* WORK ITEM
Once the pictures have been excluded, set down each remaining entry word for word.

* RECORDED INFORMATION

=-=-=-=-=

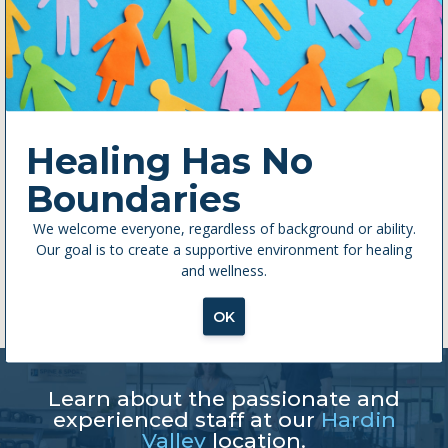
this
modul
Healing Has No
Boundaries
We welcome everyone, regardless of background or ability.
Our goal is to create a supportive environment for healing
and wellness.
OK
Learn about the passionate and
experienced staff at our
Hardin
Valley
location.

=-=-=-=-=

* RESULT OF THE EXERCISE
this
modul
Healing Has No
Boundaries
We welcome everyone, regardless of background or ability.
Our goal is to create a supportive environment for healing
and wellness.
OK
Learn about the passionate and
experienced staff at our
Hardin
Valley
location.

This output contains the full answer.